• Work to be completed: Without including the images, transcribe each record precisely as it appears below.

Collection entries
════

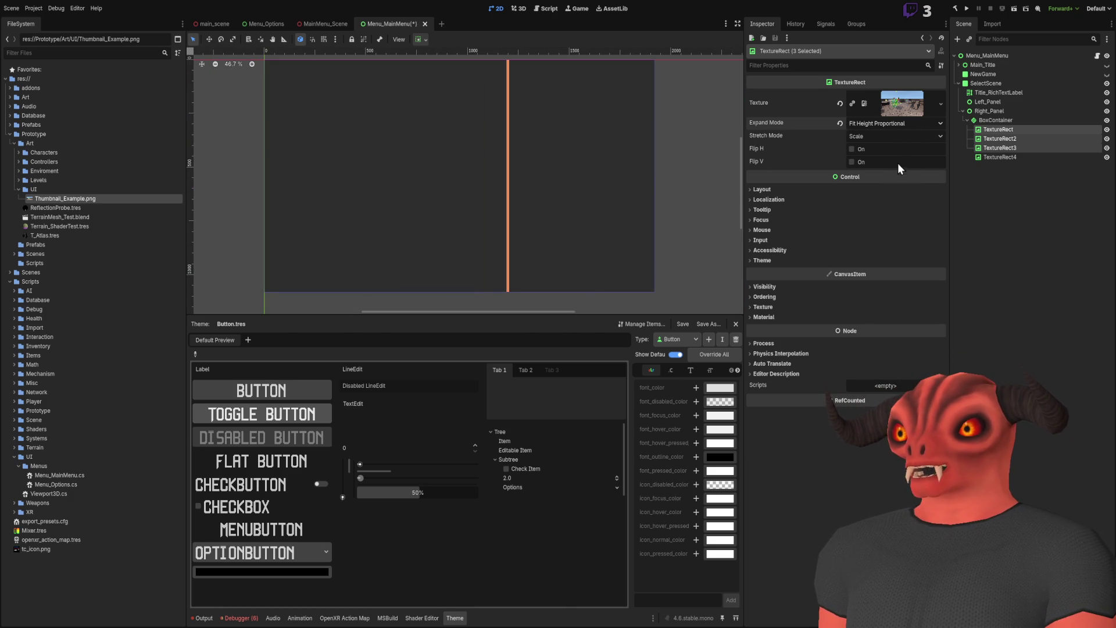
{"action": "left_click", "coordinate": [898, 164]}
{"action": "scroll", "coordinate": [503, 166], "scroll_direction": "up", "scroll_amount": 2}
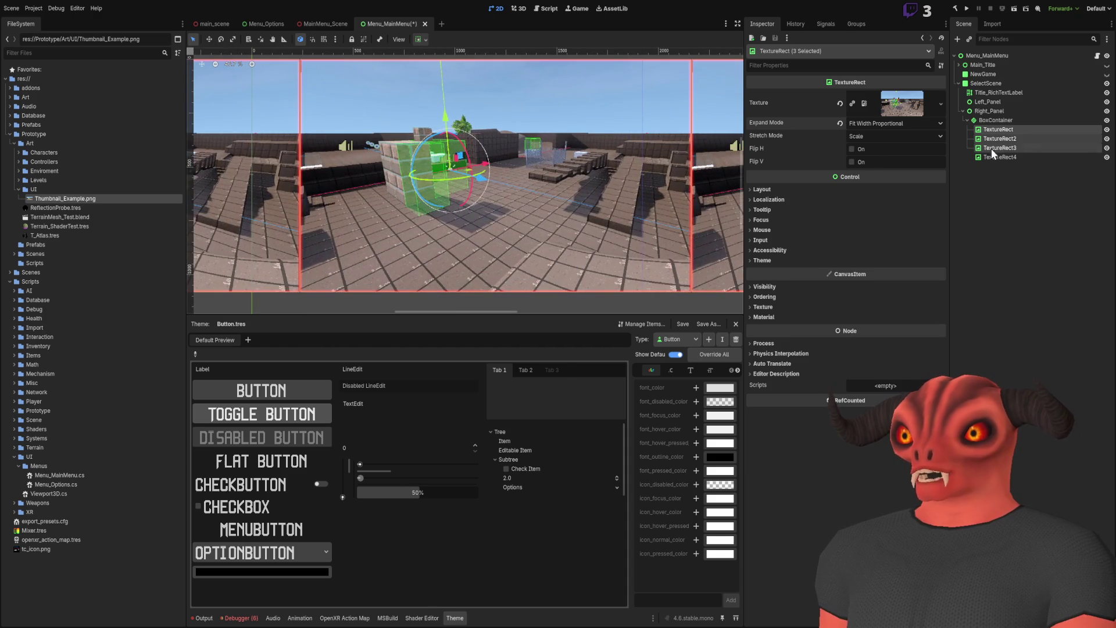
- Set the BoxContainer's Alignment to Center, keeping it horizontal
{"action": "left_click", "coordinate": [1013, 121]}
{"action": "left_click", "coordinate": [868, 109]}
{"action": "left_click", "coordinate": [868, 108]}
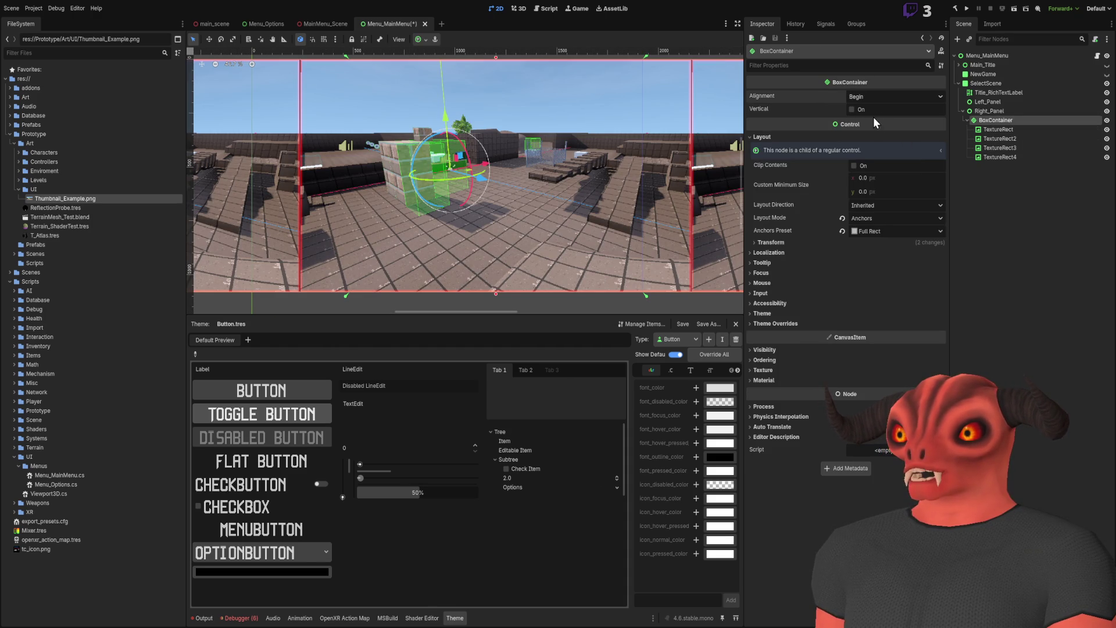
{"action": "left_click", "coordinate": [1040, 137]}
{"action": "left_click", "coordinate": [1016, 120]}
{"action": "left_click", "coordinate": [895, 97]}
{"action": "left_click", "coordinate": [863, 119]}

════

• Exercise result:
{"action": "left_click", "coordinate": [898, 164]}
{"action": "scroll", "coordinate": [503, 166], "scroll_direction": "up", "scroll_amount": 2}
- Set the BoxContainer's Alignment to Center, keeping it horizontal
{"action": "left_click", "coordinate": [1013, 121]}
{"action": "left_click", "coordinate": [868, 109]}
{"action": "left_click", "coordinate": [868, 108]}
{"action": "left_click", "coordinate": [1040, 137]}
{"action": "left_click", "coordinate": [1016, 120]}
{"action": "left_click", "coordinate": [895, 97]}
{"action": "left_click", "coordinate": [863, 119]}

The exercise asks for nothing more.